OYAK olarak hem Ereğli'de hem de İskenderun’da özel endüstri bölgesi ilanı başvurusu yaptıklarını anlatan Erdem, "Şüphesiz, bölgede bulunan yerel yönetimlerin bu konuda bazı tepkileri, bazı düşünceleri olmuş olabilir. Yerel yönetimler bizim için önemli. Hiçbir yerel yönetimle bu konuda polemik yaşamak isteğinde değiliz. " diye konuştu.

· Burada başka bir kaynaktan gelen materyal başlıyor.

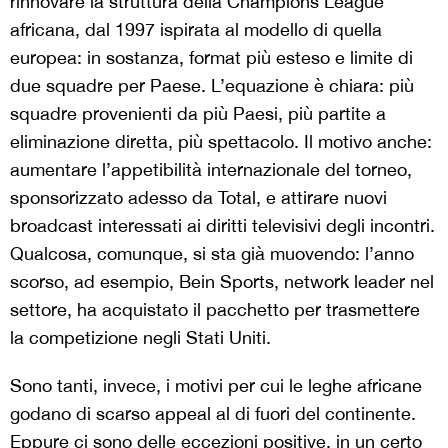
rinnovare la struttura della Champions League
africana, dal 1997 ispirata al modello di quella
europea: in sostanza, format più esteso e limite di
due squadre per Paese. L’equazione è chiara: più
squadre provenienti da più Paesi, più partite a
eliminazione diretta, più spettacolo. Il motivo anche:
aumentare l’appetibilità internazionale del torneo,
sponsorizzato adesso da Total, e attirare nuovi
broadcast interessati ai diritti televisivi degli incontri.
Qualcosa, comunque, si sta già muovendo: l’anno
scorso, ad esempio, Bein Sports, network leader nel
settore, ha acquistato il pacchetto per trasmettere
la competizione negli Stati Uniti.
Sono tanti, invece, i motivi per cui le leghe africane
godano di scarso appeal al di fuori del continente.
Eppure ci sono delle eccezioni positive, in un certo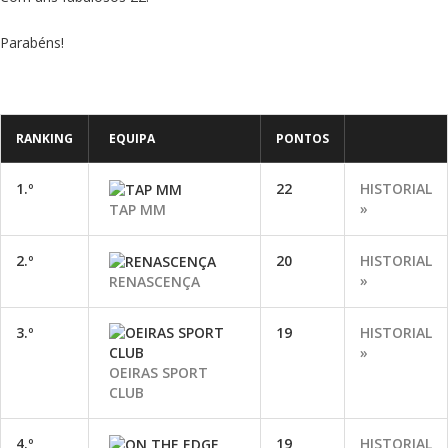
Parabéns!
RANKING
EQUIPA
PONTOS
1.º
22
HISTORIAL
»
TAP MM
2.º
20
HISTORIAL
»
RENASCENÇA
3.º
19
HISTORIAL
»
OEIRAS SPORT
CLUB
4.º
19
HISTORIAL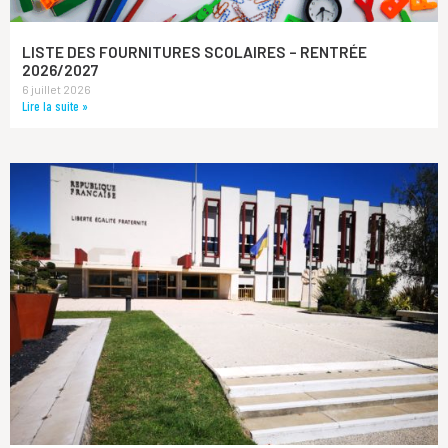
LISTE DES FOURNITURES SCOLAIRES – RENTRÉE
2026/2027
6 juillet 2026
Lire la suite »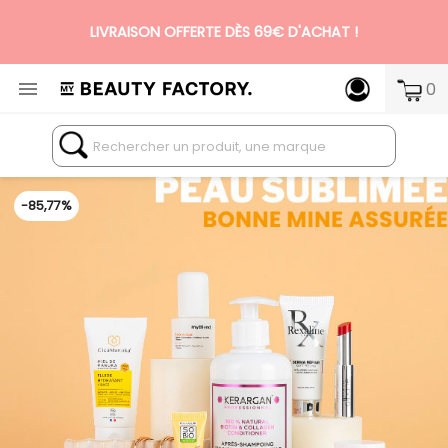
N°1 DES BOX BEAUTÉ PREMIUM SANS ENGAGEMENT

0
-85,77%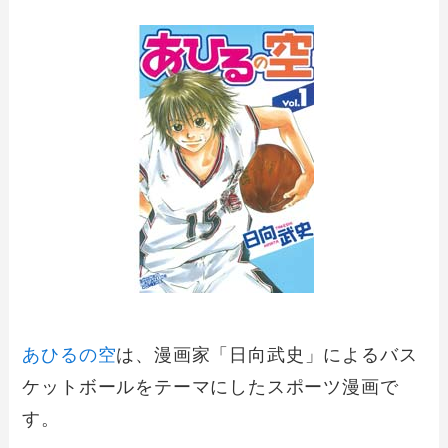
あひるの空
は、漫画家「日向武史」によるバス
ケットボールをテーマにしたスポーツ漫画で
す。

Erdem, özel endüstri bölgelerinin yatırımın önünde birçok engeli ortadan kaldıran, yatırımı teşvik eden bir uygulama olduğuna dikkati çekerek, şunları ifade etti:
"Ereğli Demir Çelik Fabrikaları Ereğli için önemli. İskenderun Demir Çelik Fabrikaları bölge için önemli. Bu iki fabrikamızda 12 binden fazla kişi istihdam ediyoruz. Bu fabrikalar Türkiye’nin ihracatına ciddi anlamda katkıda bulunuyor. Özel endüstri bölgesi ilan edilmesi durumunda yatırım daha da kolaylaşacak, istihdamda artış olacak. Bölge ekonomisine de katkı sağlayacak. Biz sadece o bölgede 9,5 milyon ton çelik üretiyoruz. Ülkemizin bu alanda ciddi anlamda ek kapasiteye ihtiyacı var. Bunları ancak yatırımla hayata geçirebiliriz."

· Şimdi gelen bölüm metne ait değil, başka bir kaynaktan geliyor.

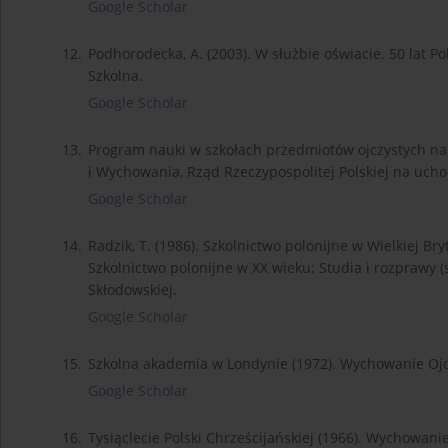
Google Scholar
12.
Podhorodecka, A. (2003). W służbie oświacie. 50 lat P
Szkolna.
Google Scholar
13.
Program nauki w szkołach przedmiotów ojczystych na 
i Wychowania, Rząd Rzeczypospolitej Polskiej na ucho
Google Scholar
14.
Radzik, T. (1986). Szkolnictwo polonijne w Wielkiej Bry
Szkolnictwo polonijne w XX wieku: Studia i rozprawy 
Skłodowskiej.
Google Scholar
15.
Szkolna akademia w Londynie (1972). Wychowanie Ojcz
Google Scholar
16.
Tysiąclecie Polski Chrześcijańskiej (1966). Wychowanie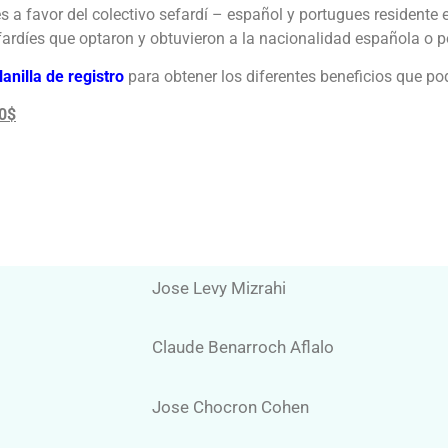
es a favor del colectivo sefardí – español y portugues resident
efardíes que optaron y obtuvieron a la nacionalidad española o 
lanilla de registro
para obtener los diferentes beneficios que p
0$
Jose Levy Mizrahi
Claude Benarroch Aflalo
Jose Chocron Cohen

"Pandemi sürecinde çalışanlarımız en ufak bir hak kaybı yaşamadı"Erdem, pandemi sürecinde faaliyette bulundukları hiçbir sektörde istihdam azaltmadıklarını vurgulayarak, "Hatta bazı sektörlerimizde artış oldu. Ancak bu artıştan daha da önemlisi bu süre içerisinde çalışanlarımız en ufak bir hak kaybı yaşamadı. Buna ek olarak mavi yaka olsun, beyaz yaka olsun bütün çalışanlarımızın önce sağlığını önceliklendirerek, onların huzurunu, mutluluğunu önceleyerek süreci ciddi başarılı yürüttüğümüzü söyleyebilirim." dedi.

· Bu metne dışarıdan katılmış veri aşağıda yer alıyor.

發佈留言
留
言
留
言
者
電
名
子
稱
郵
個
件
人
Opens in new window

Şu ana kadar gerçekleşen ve gelecek 3 yılda sonuçlanacak yatırımların toplam 5 milyar dolar civarında bulunduğu bilgisini veren Erdem, yatırım kararlarının alınması ve üyelerle iletişim konusundaki bir soru karşısında da şu değerlendirmelerde bulundu:
"Biz üyelerimize çok önem veriyoruz. Üyelerimizle iletişimimiz hemen hemen hiçbir kurumda olmadığı kadar net ve sıkı. Süreç bazen eleştirileri de beraberinde getirebiliyor ancak 60 yıllık bir emeklilik fonu, şimdiye kadar bu başarılar herhalde tesadüf eseri değildir. Her yatırımımızın arkasında ekiplerimizin hummalı çalışmaları var. Şunu çok açık ifade edebilirim; hiçbir yatırım kararımız kurumsal yönetim ilkelerimiz ve teamüllerimiz çerçevesinde kolayca hayata geçirilmiyor. Alanında uzman profesyonellerimiz tarafından aylar süren fizibilite çalışmaları ve süreçten sonra yetkili kurulların onaylarıyla hayata geçiriliyor. Nemamızın düşük olduğunu kabul etmiyoruz. Bu yıl yüzde 20,5 nema verdik. Yüzde 11 enflasyonun olduğu bir ortamda bizim için çok büyük başarı. Temettü noktasında, enflasyon en önemli göstergelerden biri. Son dört yıldan beri, daha önceki yıllarda olduğu gibi, enflasyonun çok üstünde, üyelerimizin büyük bir yüzdesini memnun ediyoruz."